I don’t know the specific library you’re using. But I’ll try to answer for relational databases in general.
Suppose you’re joining table L to table R, on a column ‘joinColumn’ that both tables have. The result of that query is a list of rows containing (some of) the columns from L and also (some of) the columns from R.
In all cases, the results will include every combination of rows from L and R which have matching (non-null) values for ‘joinColumn’. The different types of join differ on whether they include unmatched rows too:
-
An inner join (which is usually the default) returns only the matched rows.
-
A left join returns all rows from table L, including any unmatched ones (with NULLs where the values from table R would go).
-
A right join returns all rows from table R, including any unmatched ones (with NULLs where the values from table L would go).
-
An outer join returns all rows from both tables (with NULLs filling in the missing values on either side where they weren’t matched).
A trivial example may help.
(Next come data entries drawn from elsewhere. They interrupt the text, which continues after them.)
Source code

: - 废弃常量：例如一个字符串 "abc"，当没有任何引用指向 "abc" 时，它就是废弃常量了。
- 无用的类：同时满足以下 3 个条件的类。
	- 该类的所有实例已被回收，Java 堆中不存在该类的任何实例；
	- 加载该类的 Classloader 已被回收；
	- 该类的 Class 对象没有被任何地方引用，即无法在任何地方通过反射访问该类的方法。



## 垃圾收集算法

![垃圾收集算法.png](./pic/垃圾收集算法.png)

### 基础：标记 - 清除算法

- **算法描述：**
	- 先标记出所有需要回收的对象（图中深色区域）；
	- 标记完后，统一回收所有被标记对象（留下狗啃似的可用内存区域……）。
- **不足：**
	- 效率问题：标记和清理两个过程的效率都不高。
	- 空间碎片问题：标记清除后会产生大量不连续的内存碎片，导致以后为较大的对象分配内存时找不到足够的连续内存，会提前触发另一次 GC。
Suppose we have two tables, with just a couple of rows each:
Table L:
+------+---------+
| keyL | joinCol |
+------+---------+
| 1 | A |
| 2 | B |
+------+---------+
Table R:
+------+---------+
| keyR | joinCol |
+------+---------+
| 10 | A |
| 11 | C |
+------+---------+
Both tables have a row with ‘A’ for joinCol
, so a simple inner join of L to R on joinCol
would give just those:
+---------+------+------+
| joinCol | keyL | keyR |
+---------+------+------+
| A | 1 | 10 |
+---------+------+------+
While a left join would also give the other row from L:
+---------+------+------+
| joinCol | keyL | keyR |
+---------+------+------+
| A | 1 | 10 |
| B | 2 | NULL |
+---------+------+------+
Similarly, a right join would include R’s unmatched row:
+---------+------+------+
| joinCol | keyL | keyR |
+---------+------+------+
| A | 1 | 10 |
| C | NULL | 11 |
+---------+------+------+
And finally, a full outer join would include all of those:
+---------+------+------+
| joinCol | keyL | keyR |
+---------+------+------+
| A | 1 | 10 |
| B | 2 | NULL |
| C | NULL | 11 |
+---------+------+------+
In my experience, inner joins are most common; it’s also fairly common to use left joins to pull in extra info from a lookup table or a parent table which might not include the value you’re looking for. I can’t recall ever using a right join or an outer join, though.